I have just purchased a high end Winegard 8-bay UHF antennae for HD OTA reception. There are 3 local channels within 120 and 122 degrees compass; CBS, FOX, & NBC. Their respective signal strengths are 85, 88, and 80, and all three 'lock' on when adding local DTV channels through the 811 menu. Both CBS and FOX downloaded their local channel number and designation when tuning to the appropriate tranmission frequency. The reception is flawless.

However, with NBC the downloaded OTA channel is the same channel number as the transmission frequency. When I view the 'guide', I see the appropriate programming information under this channel number. But when I attempt to select the channel, the 811 unit 'loses its brains' and conducts a powered-on reboot, or reinitialization of the whole system including transponder stepping & programming information download. This has occurred every time I attempt to access the OTA NBC channel.

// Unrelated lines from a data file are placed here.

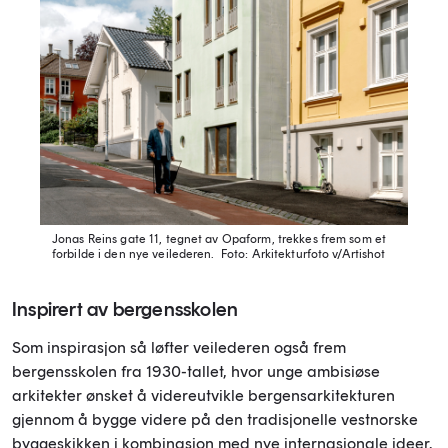
Jonas Reins gate 11, tegnet av Opaform, trekkes frem som et
forbilde i den nye veilederen.
Foto: Arkitekturfoto v/Artishot
Inspirert av bergensskolen
Som inspirasjon så løfter veilederen også frem
bergensskolen fra 1930-tallet, hvor unge ambisiøse
arkitekter ønsket å videreutvikle bergensarkitekturen
gjennom å bygge videre på den tradisjonelle vestnorske
byggeskikken i kombinasjon med nye internasjonale ideer.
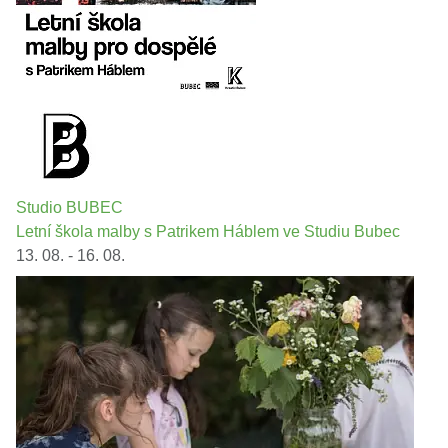
Studio BUBEC
Letní škola malby s Patrikem Háblem ve Studiu Bubec
13. 08. - 16. 08.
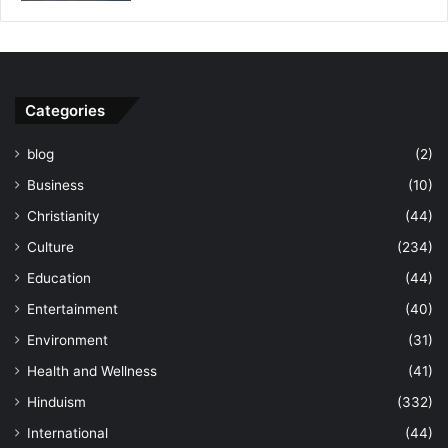
Categories
blog
(2)
Business
(10)
Christianity
(44)
Culture
(234)
Education
(44)
Entertainment
(40)
Environment
(31)
Health and Wellness
(41)
Hinduism
(332)
International
(44)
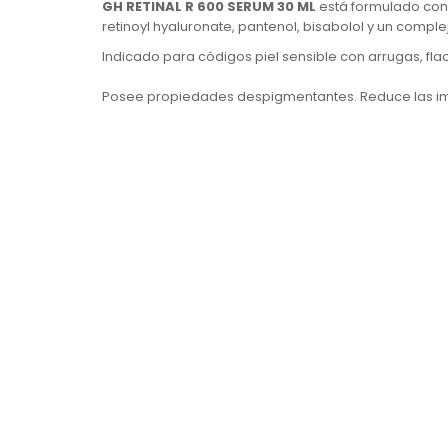
GH RETINAL R 600 SERUM 30 ML
está formulado con 
retinoyl hyaluronate, pantenol, bisabolol y un comple
Indicado para códigos piel sensible con arrugas, fla
Posee propiedades despigmentantes. Reduce las impe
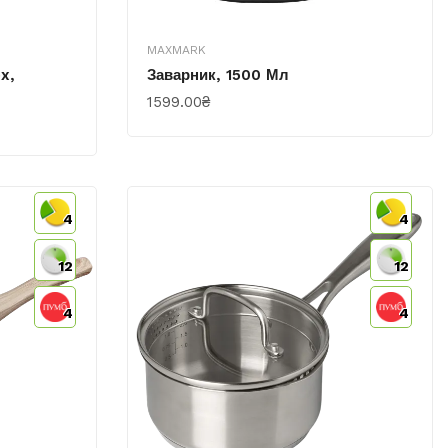
MAXMARK
x,
Заварник, 1500 Мл
1599.00₴
КУПИТИ
4
4
12
12
4
4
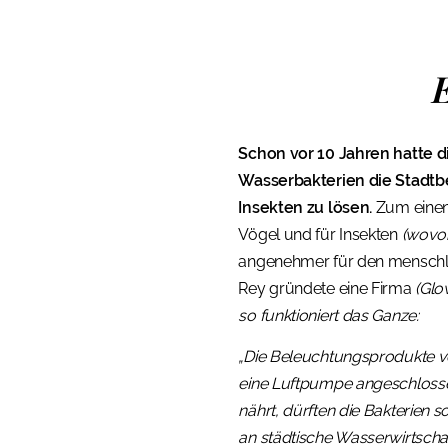
E
Schon vor 10 Jahren hatte d
Wasserbakterien die Stadtb
Insekten zu lösen.
Zum einen 
Vögel und für Insekten
(wovon
angenehmer für den menschlic
Rey gründete eine Firma
(Glo
so funktioniert das Ganze:
„Die Beleuchtungsprodukte vo
eine Luftpumpe angeschlossen
nährt, dürften die Bakterien s
an städtische Wasserwirtscha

I live in Spokane, WA 99208 and the NBC affiliate is KHQ (transmission frequency 15)

Any thoughts or ideas???


----------



## olgeezer (Dec 5, 2003)

dsalee said:


> I have just purchased a high end Winegard 8-bay UHF antennae for HD OTA reception. There are 3 local channels within 120 and 122 degrees compass; CBS, FOX, & NBC. Their respective signal strengths are 85, 88, and 80, and all three 'lock' on when adding local DTV channels through the 811 menu. Both CBS and FOX downloaded their local channel number and designation when tuning to the appropriate tranmission frequency. The reception is flawless.
> 
> However, with NBC the downloaded OTA channel is the same channel number as the transmission frequency. When I view the 'guide', I see the appropriate programming information under this channel number. But when I attempt to select the channel, the 811 unit 'loses its brains' and conducts a powered-on reboot, or reinitialization of the whole system including transponder stepping & programming information download. This has occurred every time I attempt to access the OTA NBC channel.
> 
> ...


Unless NBC is a low power class A or smaller channel, it will have a second channel assignment. Check the station to find what the "real" channel number is. Go to set up and add Digital, plug in that channel number and check your signal strength. If this still does not work, might check the station engineer, to see is PSIP is fully functional. Sometimes this can be an issue.


----------



## olgeezer (Dec 5, 2003)

Just checked. The channel should be 15


----------



## oljim (Aug 6, 2002)

Sounds like a station PSIP problem


----------